## Goal
Write the next part of the write-up on Calico's core components, picking up right after its last sentence.

## Excerpt provided
· · ·

Here are some details and functionalities of each of the core components:

calico-node

The calico-node pod runs on every host. It is responsible for 2 pieces of functionality:

  • Route programming: Based on known routes to pods in the Kubernetes cluster, configure the Linux host to facilitate routing accordingly.

  • Route sharing: Based on pods running on this host, provide a mechanism to share known routes with other hosts. Typically accomplished with Border Gateway Protocol (BGP).

To accomplish the above mentioned functionalities, the calico-node container runs 2 processes, Felix and BIRD, which are shown in the diagram below:

Calico Node

Felix is responsible for programming the host to satisfy pod routes and network policy. To do this, it interacts with the Linux kernel’s route tables and the Linux IPtables (for network policy). Felix will configure the route tables statically translating what is learned to static routes in the host’s routing table. Calico’s use of IPtables can raise concerns around scalability, however the use of IPtables has a time complexity of O(1). Calico relies on kube-proxy to facilitate services, which (in IPtables mode) can have a complexity closer to O(n). This should be considered for clusters featuring thousands of services.

BIRD takes routing rules written by Felix and peers with other BIRD instances that run on all hosts by default. These BGP peers are constantly sharing routing information about their known routes. BIRD is a capable daemon that enables a multitude of topologies. This will be covered in greater depth in the Route Distribution section.

calico-kube-controller

The calico-kube-controller is responsible for recognizing changes in Kubernetes objects that impact routing. The controller contains multiple controllers inside of it, watching changes in the following:

  • Network Policies (used to program IPtables for network access enforcement)
  • Pods (e.g. labels)
  • Namespaces (used to determine if enforcement is needed for the new namespace)
  • Service Accounts (used for setting up Calico profiles)
  • Nodes (used to determine the associated subnet and inform the routing topology)

Calico kube-controller

Based on changes seen by the controllers, Calico can update its datastore, which will eventually be seen and enforced in each calico-node.

Typha

Typha is a process that fans out configuration to all calico-node instances in a cluster. It acts as a cache that can de-duplicate events from the API server, lessening load significantly. As the Calico datastore changes, these changes must be propagated to every instance of calico-node, which can be hundreds or thousands of instances. This creates scaling issues in a cluster with more than 50 nodes as every node will be opening up a watch for API server events. Typha gets around this by being an intermediary between the API server and all instances of calico-node.

Typha

For brevity, only 8 hosts are displayed above. However, it’s important to consider this model at scale as connecting each calico-node to the datastore could impact kube-apiserver performance.

· · ·

## Provided material
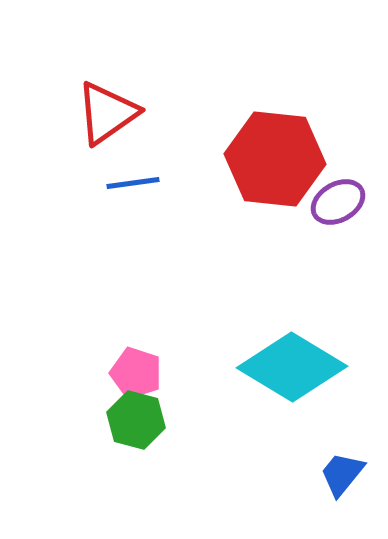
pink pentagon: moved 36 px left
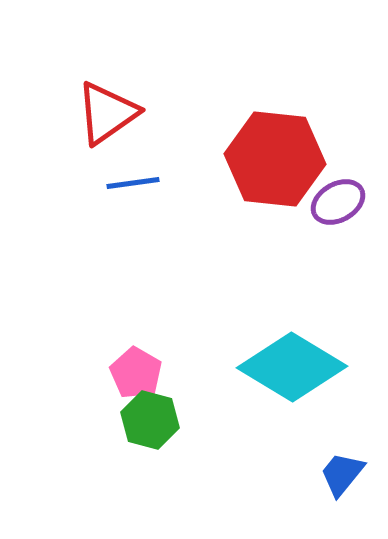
pink pentagon: rotated 12 degrees clockwise
green hexagon: moved 14 px right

· · ·

## Task output
Calico Datastore

The Calico Datastore is a generic term referring to whatever is used to store Calico configuration, routing, policy, and other information. Calico supports 2 datastore modes, Kubernetes and etcd. The types of resources you can expect in this datastore are:

  • BGPConfiguration

    • Set global BGP configuration settings. Allows you to set an autonomous system (AS) number for your network, deactivate node-to-node mesh (used when peering with route reflectors or top of rack switches), and settings to advertise clusterIPs.
  • BGPPeer

    • Represents each BGP peer containing the peer’s IP and AS it’s associated with.
  • FelixConfiguration

    • Low-level Felix settings that impact these routing daemons. This is where you alter IPtables settings, MTU sizes, and routing protocols.
  • GlobalNetworkPolicy

    • Network policy rules that are applied cluster-wide rather than namespace wide.
  • GlobalNetworkSet

    • List of external network IPs or CIDRs that can be executed on via a Calico GlobalNetworkPolicy.
  • HostEndpoint

    • Represents the interfaces attached to each host running Calico.
  • IPPool

    • Represents the pool(s) of IP addresses and their preferences from which endpoint IPs will be assigned to pods. You can set the pool’s encapsulation protocol such as IP-in-IP, VXLAN, or Native. A cluster can have multiple IPPools, each with its own configuration.
  • NetworkPolicy

    • Namespace-scoped network policy that extends the functionality of Kubernetes default network policy API.
  • NetworkSet

    • List of external network IPs or CIDRs that can be executed on via a Calico NetworkPolicy.
  • Node

    • Represents a Kubernetes node and holds details on its IPv4/6 number, AS association, and tunnel address (IP-in-IP or VXLAN).
  • Profile

    • Configuration to group multiple endpoints by auto-applying labels to them.
  • WorkloadEndpoint

    • The association of an endpoint to a workload. Includes details such as what the container ID is, pod name, MAC address, interface association (cali*), and IP network(s).

Some of the above resources are editable by administrators while others are automatically configured and updated by the calico-kube-controllers.

In almost all cases, it’s preferable to use the Kubernetes datastore instead of etcd. In this model, all persisted data used by Calico is stored through the Kubernetes API server as custom resource definitions (CRDs).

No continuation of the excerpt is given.